Below are records; count the lines that contain "root" and give only the total.

::::

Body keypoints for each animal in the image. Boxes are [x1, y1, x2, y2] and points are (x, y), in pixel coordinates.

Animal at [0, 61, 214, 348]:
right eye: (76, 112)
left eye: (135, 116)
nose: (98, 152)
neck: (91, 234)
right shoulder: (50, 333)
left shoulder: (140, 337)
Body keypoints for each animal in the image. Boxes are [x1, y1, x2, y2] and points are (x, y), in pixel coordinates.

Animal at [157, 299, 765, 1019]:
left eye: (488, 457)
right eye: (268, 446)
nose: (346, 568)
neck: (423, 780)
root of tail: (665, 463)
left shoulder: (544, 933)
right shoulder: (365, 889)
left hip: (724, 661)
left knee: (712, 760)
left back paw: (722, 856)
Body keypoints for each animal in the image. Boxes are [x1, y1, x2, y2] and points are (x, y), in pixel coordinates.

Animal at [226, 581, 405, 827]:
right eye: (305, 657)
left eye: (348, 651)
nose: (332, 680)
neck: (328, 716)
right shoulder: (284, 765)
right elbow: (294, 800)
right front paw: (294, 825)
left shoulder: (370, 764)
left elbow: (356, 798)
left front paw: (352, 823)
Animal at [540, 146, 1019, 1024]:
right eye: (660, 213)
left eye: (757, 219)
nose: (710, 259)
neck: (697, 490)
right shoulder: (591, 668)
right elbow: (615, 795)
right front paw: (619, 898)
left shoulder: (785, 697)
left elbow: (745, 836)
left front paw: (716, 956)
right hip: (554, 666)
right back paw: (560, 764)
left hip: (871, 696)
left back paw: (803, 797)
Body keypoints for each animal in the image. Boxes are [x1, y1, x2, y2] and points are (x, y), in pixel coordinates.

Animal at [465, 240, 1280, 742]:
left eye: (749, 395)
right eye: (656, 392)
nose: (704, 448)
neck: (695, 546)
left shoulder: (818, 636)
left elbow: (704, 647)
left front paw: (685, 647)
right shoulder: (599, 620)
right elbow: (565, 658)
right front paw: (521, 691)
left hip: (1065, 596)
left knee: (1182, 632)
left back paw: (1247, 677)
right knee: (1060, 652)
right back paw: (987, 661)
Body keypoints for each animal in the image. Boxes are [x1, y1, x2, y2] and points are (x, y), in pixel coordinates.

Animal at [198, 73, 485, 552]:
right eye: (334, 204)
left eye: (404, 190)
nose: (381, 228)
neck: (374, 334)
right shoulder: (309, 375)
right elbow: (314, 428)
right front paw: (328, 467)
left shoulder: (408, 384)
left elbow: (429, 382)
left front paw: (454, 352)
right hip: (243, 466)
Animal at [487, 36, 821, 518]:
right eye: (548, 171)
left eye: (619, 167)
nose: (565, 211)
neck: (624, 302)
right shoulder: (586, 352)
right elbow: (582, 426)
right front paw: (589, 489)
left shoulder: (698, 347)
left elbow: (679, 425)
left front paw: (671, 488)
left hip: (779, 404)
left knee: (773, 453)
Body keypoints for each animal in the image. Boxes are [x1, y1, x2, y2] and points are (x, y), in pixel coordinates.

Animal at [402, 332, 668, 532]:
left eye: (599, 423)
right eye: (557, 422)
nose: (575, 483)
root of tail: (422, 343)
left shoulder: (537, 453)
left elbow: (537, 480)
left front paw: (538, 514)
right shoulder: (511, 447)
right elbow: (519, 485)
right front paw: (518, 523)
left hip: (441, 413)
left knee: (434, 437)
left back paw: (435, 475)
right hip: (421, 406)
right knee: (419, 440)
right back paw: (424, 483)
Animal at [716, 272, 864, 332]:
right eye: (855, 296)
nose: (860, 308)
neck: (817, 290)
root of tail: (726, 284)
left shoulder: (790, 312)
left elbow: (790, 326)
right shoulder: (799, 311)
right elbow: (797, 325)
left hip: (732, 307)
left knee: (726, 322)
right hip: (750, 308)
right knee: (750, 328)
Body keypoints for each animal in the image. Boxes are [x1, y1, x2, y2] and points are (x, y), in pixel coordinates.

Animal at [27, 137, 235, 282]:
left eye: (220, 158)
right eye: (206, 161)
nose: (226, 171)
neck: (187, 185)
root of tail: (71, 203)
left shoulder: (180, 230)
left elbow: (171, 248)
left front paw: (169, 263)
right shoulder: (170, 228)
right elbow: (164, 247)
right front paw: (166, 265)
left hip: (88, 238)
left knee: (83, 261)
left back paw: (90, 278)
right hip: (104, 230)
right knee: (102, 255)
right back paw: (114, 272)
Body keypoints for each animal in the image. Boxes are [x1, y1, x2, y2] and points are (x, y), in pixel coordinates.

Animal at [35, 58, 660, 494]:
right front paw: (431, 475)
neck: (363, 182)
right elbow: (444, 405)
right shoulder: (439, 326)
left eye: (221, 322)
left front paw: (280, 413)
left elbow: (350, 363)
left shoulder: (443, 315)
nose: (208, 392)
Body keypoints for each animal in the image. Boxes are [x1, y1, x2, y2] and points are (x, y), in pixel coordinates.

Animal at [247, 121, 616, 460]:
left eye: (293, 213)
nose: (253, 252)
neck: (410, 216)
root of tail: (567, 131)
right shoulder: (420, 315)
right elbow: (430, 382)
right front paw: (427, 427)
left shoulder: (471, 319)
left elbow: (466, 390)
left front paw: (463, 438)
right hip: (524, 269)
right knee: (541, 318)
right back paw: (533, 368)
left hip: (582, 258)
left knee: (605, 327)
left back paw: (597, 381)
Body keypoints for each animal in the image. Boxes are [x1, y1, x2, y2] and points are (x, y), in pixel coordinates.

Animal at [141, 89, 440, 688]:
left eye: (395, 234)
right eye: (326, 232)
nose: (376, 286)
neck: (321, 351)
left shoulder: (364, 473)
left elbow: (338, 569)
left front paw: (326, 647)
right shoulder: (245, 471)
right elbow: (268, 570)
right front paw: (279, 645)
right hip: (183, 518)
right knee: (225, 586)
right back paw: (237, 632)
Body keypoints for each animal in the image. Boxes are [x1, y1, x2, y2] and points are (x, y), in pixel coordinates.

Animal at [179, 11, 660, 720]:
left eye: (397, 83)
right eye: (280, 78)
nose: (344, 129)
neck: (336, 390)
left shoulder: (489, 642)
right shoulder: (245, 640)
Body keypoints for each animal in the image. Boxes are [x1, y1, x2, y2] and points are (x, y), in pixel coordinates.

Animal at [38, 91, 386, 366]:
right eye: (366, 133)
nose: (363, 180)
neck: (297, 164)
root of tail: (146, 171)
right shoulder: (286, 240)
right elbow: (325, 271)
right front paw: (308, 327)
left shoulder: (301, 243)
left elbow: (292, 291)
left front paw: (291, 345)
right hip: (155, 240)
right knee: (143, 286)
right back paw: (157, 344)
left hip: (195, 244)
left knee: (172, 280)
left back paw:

::::

| Solution |
6